Of course he’s got the genuine hots for Diane and wants to make her his permanent partner, and in order to get her to bond with him he tells her that his wife died in a car crash. What he doesn’t tell her is that the two of them were in the car together and the accident happened just after a confrontation in which she announced that she was having an affair and was going to leave him for the other guy, and he freaked out and presumably arranged the “accident” so she would die and he would live, though once again the director and writers don’t nail that down for sure. About the only person who’s suspicious that Miles is too good to be true is Lori, who researches him online and finds the truth about the “accident” in which his wife died. The director and writers throw us an intriguing red herring towards the end — Miles shows up at the ballpark for Jake’s Little League practice and we’re sure, based on innumerable previous Lifetime movies in which if the heroine in peril is a single mom with a kid, the film will end with the bad guy kidnapping the kid and the good girl forced to hunt him down to recover her child, but Jake surprises Diane, her sister and us by returning home unscathed and going off on a sleepover that will at least get him out of the house for the final confrontation between heroine and villain. This happens when Diane decides to play up to Miles — earlier he’s told her his real name is “Peter Dwyer” but that’s just another alias — and pretend to yield to him, only at the crucial moment she pours some caustic chemical from her bathroom into a glass and throws it in his face, then knocks him out. (Of course I couldn’t help but joke that she should offer it to him as a drink and say, “Here, drink this. The President says it will help you get over COVID-19!”) 

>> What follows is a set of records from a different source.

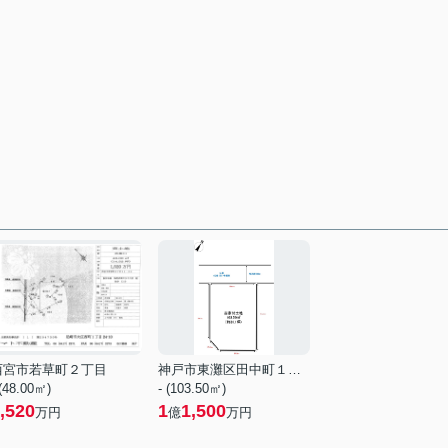
西宮市若草町２丁目
神戸市東灘区田中町１丁目
 (48.00㎡)
- (103.50㎡)
,520
1
1,500
万円
億
万円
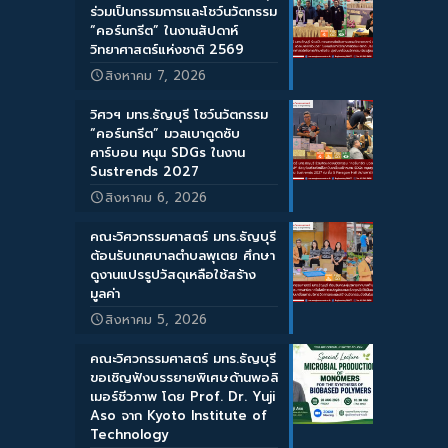
ร่วมเป็นกรรมการและโชว์นวัตกรรม
“คอร์นกรีต” ในงานสัปดาห์
วิทยาศาสตร์แห่งชาติ 2569
สิงหาคม 7, 2026
วิศวฯ มทร.ธัญบุรี โชว์นวัตกรรม
“คอร์นกรีต” มวลเบาดูดซับ
คาร์บอน หนุน SDGs ในงาน
Sustrends 2027
สิงหาคม 6, 2026
คณะวิศวกรรมศาสตร์ มทร.ธัญบุรี
ต้อนรับเทศบาลตำบลพุเตย ศึกษา
ดูงานแปรรูปวัสดุเหลือใช้สร้าง
มูลค่า
สิงหาคม 5, 2026
คณะวิศวกรรมศาสตร์ มทร.ธัญบุรี
ขอเชิญฟังบรรยายพิเศษด้านพอลิ
เมอร์ชีวภาพ โดย Prof. Dr. Yuji
Aso จาก Kyoto Institute of
Technology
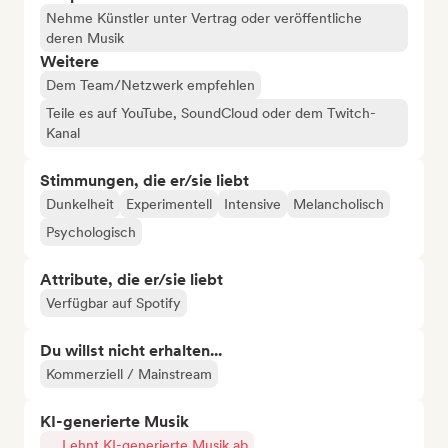
Nehme Künstler unter Vertrag oder veröffentliche
deren Musik
Weitere
Dem Team/Netzwerk empfehlen
Teile es auf YouTube, SoundCloud oder dem Twitch-
Kanal
Stimmungen, die er/sie liebt
Dunkelheit
Experimentell
Intensive
Melancholisch
Psychologisch
Attribute, die er/sie liebt
Verfügbar auf Spotify
Du willst nicht erhalten...
Kommerziell / Mainstream
KI-generierte Musik
Lehnt KI-generierte Musik ab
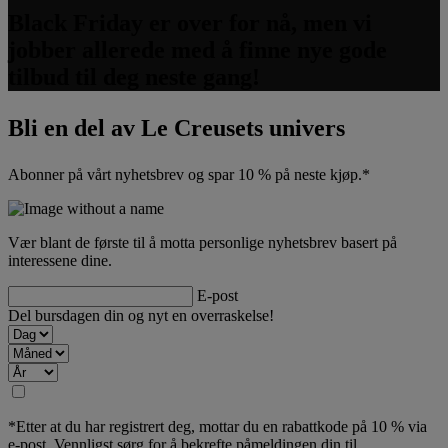
Black Friday er over for nå, men vi
jobber allerede med å finne nye gode
tilbud til deg neste gang!
Bli en del av Le Creusets univers
Abonner på vårt nyhetsbrev og spar 10 % på neste kjøp.*
Vær blant de første til å motta personlige nyhetsbrev basert på
interessene dine.
E-post
Del bursdagen din og nyt en overraskelse!
*Etter at du har registrert deg, mottar du en rabattkode på 10 % via
e-post. Vennligst sørg for å bekrefte påmeldingen din til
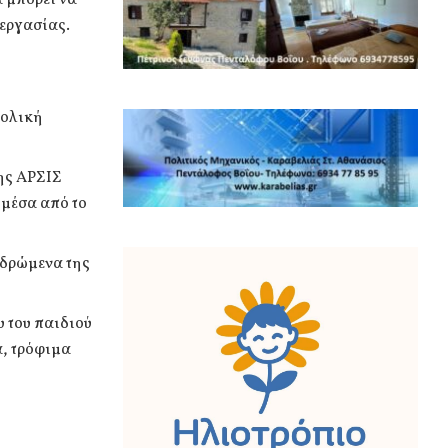
εργασίας.
χολική
ης ΑΡΣΙΣ
 μέσα από το
 δρώμενα της
 του παιδιού
α, τρόφιμα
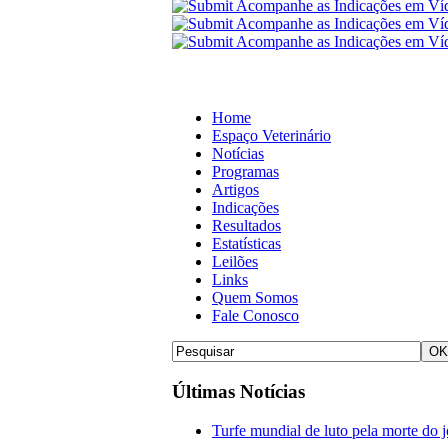
Home
Espaço Veterinário
Notícias
Programas
Artigos
Indicações
Resultados
Estatísticas
Leilões
Links
Quem Somos
Fale Conosco
Últimas Notícias
Turfe mundial de luto pela morte do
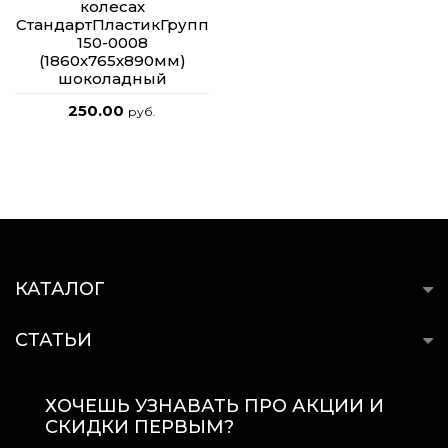
колесах
СтандартПластикГрупп
150-0008
(1860х765х890мм)
шоколадный
250.00
руб.
КАТАЛОГ
СТАТЬИ
ХОЧЕШЬ УЗНАВАТЬ ПРО АКЦИИ И
СКИДКИ ПЕРВЫМ?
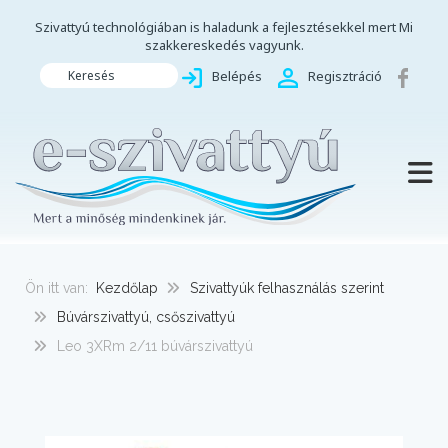
Szivattyú technológiában is haladunk a fejlesztésekkel mert Mi
szakkereskedés vagyunk.
Keresés
Belépés
Regisztráció
TOGG
Ön itt van:
Kezdőlap
Szivattyúk felhasználás szerint
Búvárszivattyú, csőszivattyú
Leo 3XRm 2/11 búvárszivattyú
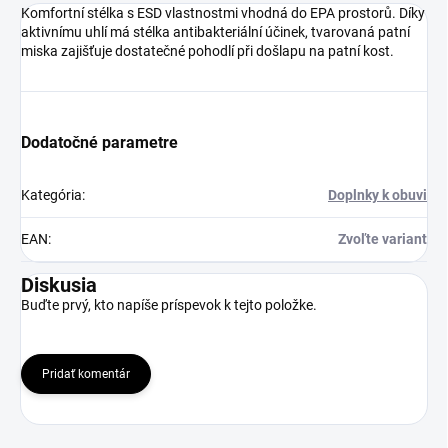
Komfortní stélka s ESD vlastnostmi vhodná do EPA prostorů. Díky
aktivnímu uhlí má stélka antibakteriální účinek, tvarovaná patní
miska zajišťuje dostatečné pohodlí při došlapu na patní kost.
Dodatočné parametre
Kategória
:
Doplnky k obuvi
EAN
:
Zvoľte variant
Diskusia
Buďte prvý, kto napíše príspevok k tejto položke.
Pridať komentár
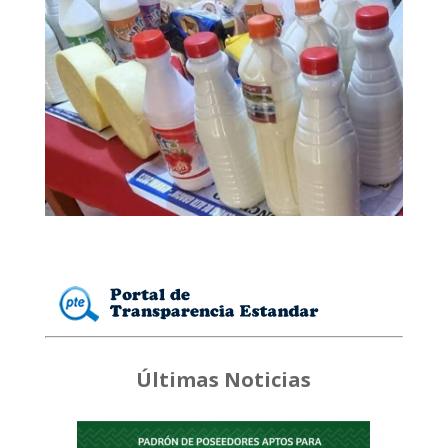
Últimas Noticias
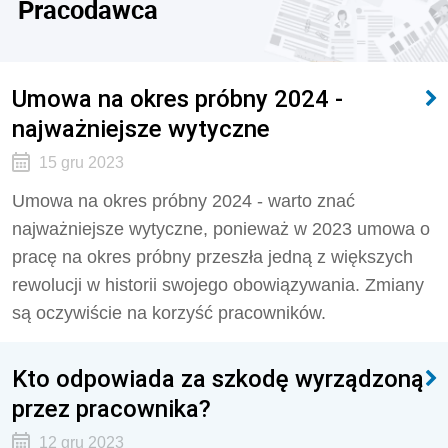
Pracodawca
Umowa na okres próbny 2024 -
najważniejsze wytyczne
15 gru 2023
Umowa na okres próbny 2024 - warto znać
najważniejsze wytyczne, ponieważ w 2023 umowa o
pracę na okres próbny przeszła jedną z większych
rewolucji w historii swojego obowiązywania. Zmiany
są oczywiście na korzyść pracowników.
Kto odpowiada za szkodę wyrządzoną
przez pracownika?
12 gru 2023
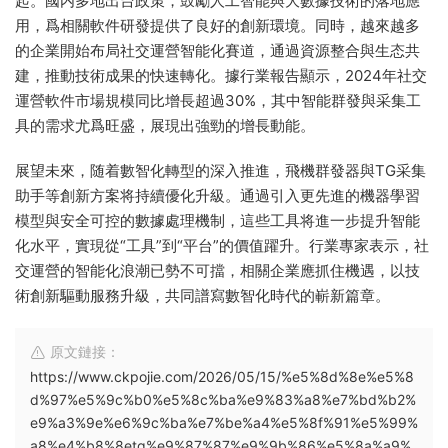
起。國内多地出台政策，鼓勵人工智能與大數據技術的落地應
用，爲相關軟件研發提供了良好的創新環境。同時，越來越多
的企業開始布局社交運營智能化賽道，通過資源整合與生态共
建，推動技術成果的快速轉化。據行業報告顯示，2024年社交
運營軟件市場規模同比增長超過30%，其中智能群發與采集工
具的需求尤爲旺盛，展現出強勁的增長動能。
展望未來，随着數智化轉型的深入推進，飛機群發器與TG采集
助手等創新方案将持續優化升級。通過引入更先進的機器學習
模型與安全可控的數據處理機制，這些工具将進一步提升智能
化水平，實現從“工具”到“平台”的價值躍升。行業專家表示，社
交運營的智能化浪潮已勢不可擋，相關企業應抓住機遇，以技
術創新驅動服務升級，共同譜寫數智化時代的嶄新篇章。
原文鏈接：
https://www.ckpojie.com/2026/05/15/%e5%8d%8e%e5%8
d%97%e5%9c%b0%e5%8c%ba%e9%83%a8%e7%bd%b2%
e9%a3%9e%e6%9c%ba%e7%be%a4%e5%8f%91%e5%99%
a8%e4%b8%8etg%e9%87%87%e9%9b%86%e5%8a%a9%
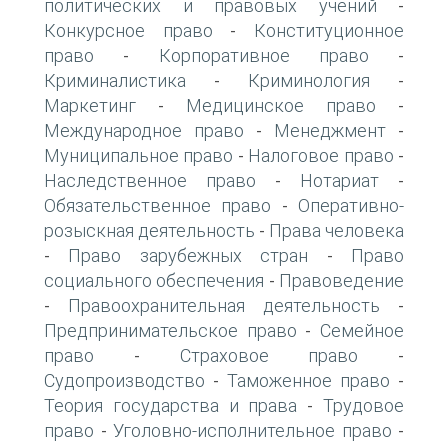
политических и правовых учений
-
Конкурсное право
Конституционное
-
право
Корпоративное право
-
-
Криминалистика
Криминология
-
-
Маркетинг
Медицинское право
-
-
Международное право
Менеджмент
-
-
Муниципальное право
Налоговое право
-
-
Наследственное право
Нотариат
-
-
Обязательственное право
Оперативно-
-
розыскная деятельность
Права человека
-
Право зарубежных стран
Право
-
-
социального обеспечения
Правоведение
-
Правоохранительная деятельность
-
-
Предпринимательское право
Семейное
-
право
Страховое право
-
-
Судопроизводство
Таможенное право
-
-
Теория государства и права
Трудовое
-
право
Уголовно-исполнительное право
-
-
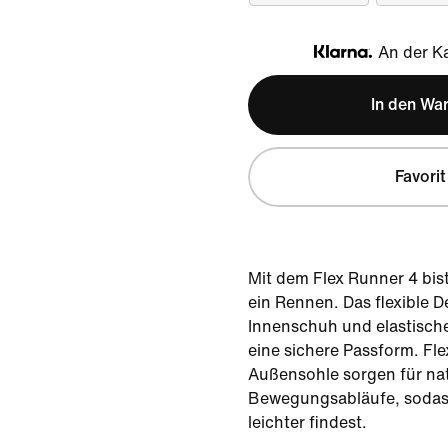
An der Ka
Klarna
In den Wa
Favorit
Mit dem Flex Runner 4 bist
ein Rennen. Das flexible D
Innenschuh und elastisch
eine sichere Passform. Fle
Außensohle sorgen für nat
Bewegungsabläufe, sodas
leichter findest.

The director and writers shot this under the working title Lies for Rent, which would have been more haunting and a better reflection of what the movie is about, though they also did their work so sloppily they might as well have called it Loose Ends for Rent — and the final shot, which is a close-up of Miles in the woods near Diane’s house having come to and successfully escaped, though he’s still in the neighborhood and there’s a chance the police will arrest him (but maybe they won’t and he’ll get away and pull a similar scam somewhere else), is an annoying non-ending all too much of a piece with what’s gone before it. Lifetime did the filmmakers no favors by giving it such a sensationalistic title as Psycho Escort — one would expect that to be a film about an escort who keeps knocking off his or her customers because they don’t want a permanent relationship from him — which sets up sensationalistic expectations the film as it stands doesn’t even try to fulfill. This isn’t an unusually good Lifetime movie and it isn’t a so-bad-it’s-good camp classic like Deadly Mile High Club, either; it’s just mediocre and dull, and while better actors in the leads might have helped — Victoria Barabas never grabs the contradictions in Diane’s character and Nick Ballard never convinces us (the way Anthony Perkins did in Hitchcock’s Psycho, the film that set the template for the killer underneath) that he’s got demons lurking under his nice exterior. If a scene calls on him to be nice, he plays it that way; if he’s called on to be mean, he does that; but he never makes Miles (or Peter, or whatever his name is) come to life as a consistent character.